Anyway, the question raised its little bald head again this week when I read this post by Stacey Higginbotham of GigaOm. Higginbotham has been following a series of HP webinars on cloud computing and how it can fit into corporate IT structures. The CTO of HP's Cloud Service Strategy, Russ Daniels, apparently impressed her with his vision of the cloud as a "unified, persistent repository for data that applications or people can access."


But overall, she walked away disappointed because "...most of HP's detailed talk of clouds in the first webinar was depressingly similar to the idea of service-oriented architecture."


Apparently, much of the presentation centered around how HP could help you deliver IT as a service inside the enterprise. She's right: That does sound like SOA.


The post itself left me with more questions than it answered, but taken with the comments, it was an interesting discussion. In fact, it's one of those instances that happen too often in IT where you think you know what something means and then a vendor or an analyst introduces an entirely new spin on the term.


There seems to be some question as to what HP and other vendors mean when they're talking about cloud computing in the enterprise. Specifically, the question is: Are vendors really just repackaging SOA as internal clouds?


David Linthicum first pointed this out in January, when he asked "Will SOA Morph into Private Clouds?"


"What's interesting here is that they can repackage an existing concept that many are pushing back on these days, as something new and exciting, but they are basically the same SOA concepts. Heck, we did that with SOA, which was based on existing architectural patterns, so why not private clouds and cloud computing? Perhaps it's all in the marketing."

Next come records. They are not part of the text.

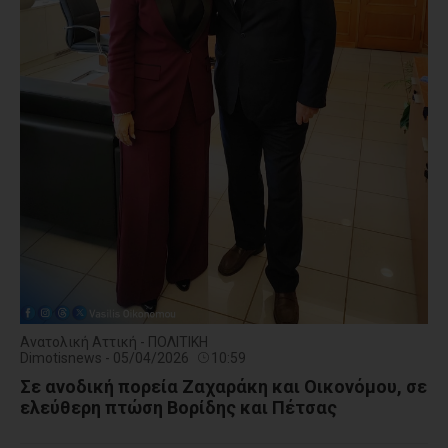
Ανατολική Αττική - ΠΟΛΙΤΙΚΗ
Dimotisnews - 05/04/2026
10:59
Σε ανοδική πορεία Ζαχαράκη και Οικονόμου, σε
ελεύθερη πτώση Βορίδης και Πέτσας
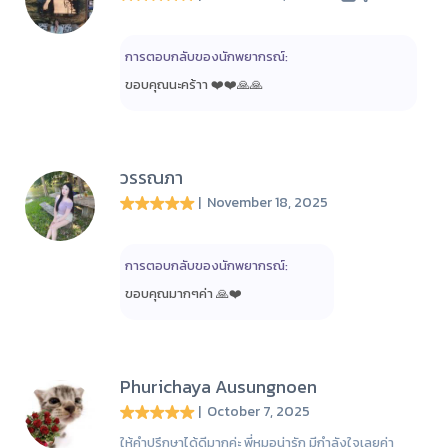
การตอบกลับของนักพยากรณ์:
ขอบคุณนะคร้าา ❤️❤️🙏🙏
วรรณภา
| November 18, 2025
การตอบกลับของนักพยากรณ์:
ขอบคุณมากๆค่า 🙏❤️
Phurichaya Ausungnoen
| October 7, 2025
ให้คำปรึกษาได้ดีมากค่ะ พี่หมอน่ารัก มีกำลังใจเลยค่า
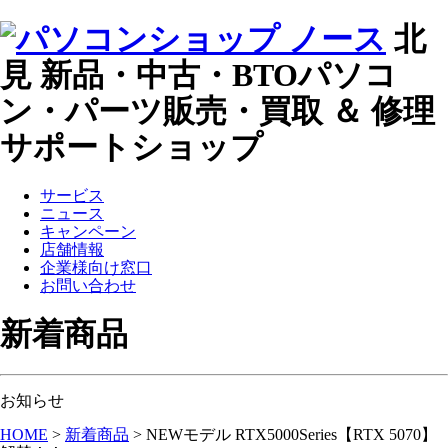
北
見 新品・中古・BTOパソコ
ン・パーツ販売・買取 ＆ 修理
サポートショップ
サービス
ニュース
キャンペーン
店舗情報
企業様向け窓口
お問い合わせ
新着商品
お知らせ
HOME
>
新着商品
>
NEWモデル RTX5000Series【RTX 5070】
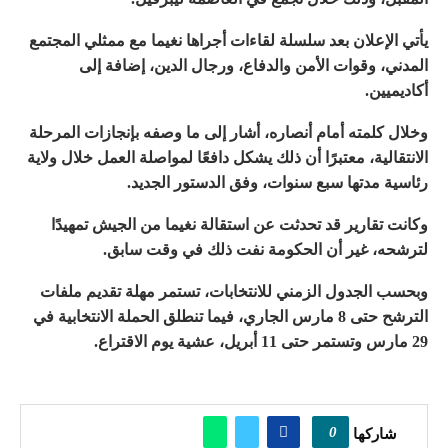
يأتي الإعلان بعد سلسلة لقاءات أجراها نغيما مع ممثلي المجتمع
المدني، وقوات الأمن والدفاع، ورجال الدين، إضافة إلى
أكاديميين.
وخلال كلمته أمام أنصاره، أشار إلى ما وصفه بإنجازات المرحلة
الانتقالية، معتبرًا أن ذلك يشكل دافعًا لمواصلة العمل خلال ولاية
رئاسية مدتها سبع سنوات، وفق الدستور الجديد.
وكانت تقارير قد تحدثت عن استقالة نغيما من الجيش تمهيدًا
لترشحه، غير أن الحكومة نفت ذلك في وقت سابق.
وبحسب الجدول الزمني للانتخابات، تستمر مهلة تقديم ملفات
الترشح حتى 8 مارس الجاري، فيما تنطلق الحملة الانتخابية في
29 مارس وتستمر حتى 11 أبريل، عشية يوم الاقتراع.
0
شاركها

Ah, marketing. That old con.


Someone did bring this up in the GigaOm discussion thread, prompting Rebecca Lawson of HP added a comment protesting that HP did not like that term, because HP felt it "muddies the water." (Full disclaimer: Although I do have an aunt by that name, this Rebecca Lawson is not related to me.)


I agree, but, seriously, since when do IT vendors worry about muddying the waters with new terms and acronyms?


She distinguishes between global-class services, such as you would see with FaceBook or eBay, and enterprise-class services, which is what you would get if large companies service-enabled their infrastructure for consumption internally and possibly with a few external supply chain partners.


Obviously, there's a difference of scale, but again, how is this not SOA?


Perhaps it really doesn't matter-as long as they're not repackaging the same mistakes, too. In a different post, Linthicum warned this is a real possibility:

"The danger is that many of the same mistakes made by the same people will be repeated within cloud computing projects. The hype around cloud computing will make this more likely."


If you don't want to fall victim to these mistakes, Linthicum offered this advice:

  1. Lead with architecture, not the solution. This means look at cloud computing as one way to address your architecture needs, as opposed to just jumping on-board because it's the latest, greatest thing.
  2. Don't expect the people who failed you at SOA to deliver on cloud. That's just asking for trouble.
  3. Understand how the cloud and SOA link together.


I'd love to more on that last one.


You might also want to read this piece by enterprise architect Mike Kavis, aka the Mad Greek, admonishing IT to apply the hard lessons of SOA to the cloud. He's got an excellent list of advice that, frankly, could apply to anything IT embraces, whether it's SOA or the cloud.


Also, if you're interested in hearing more from HP on the cloud, check out Higginbotham's follow-up post, "Cloud Computing Is a Tool, Not a Strategy." It offers a nice reality check on how ready cloud computing is for enterprise adoption.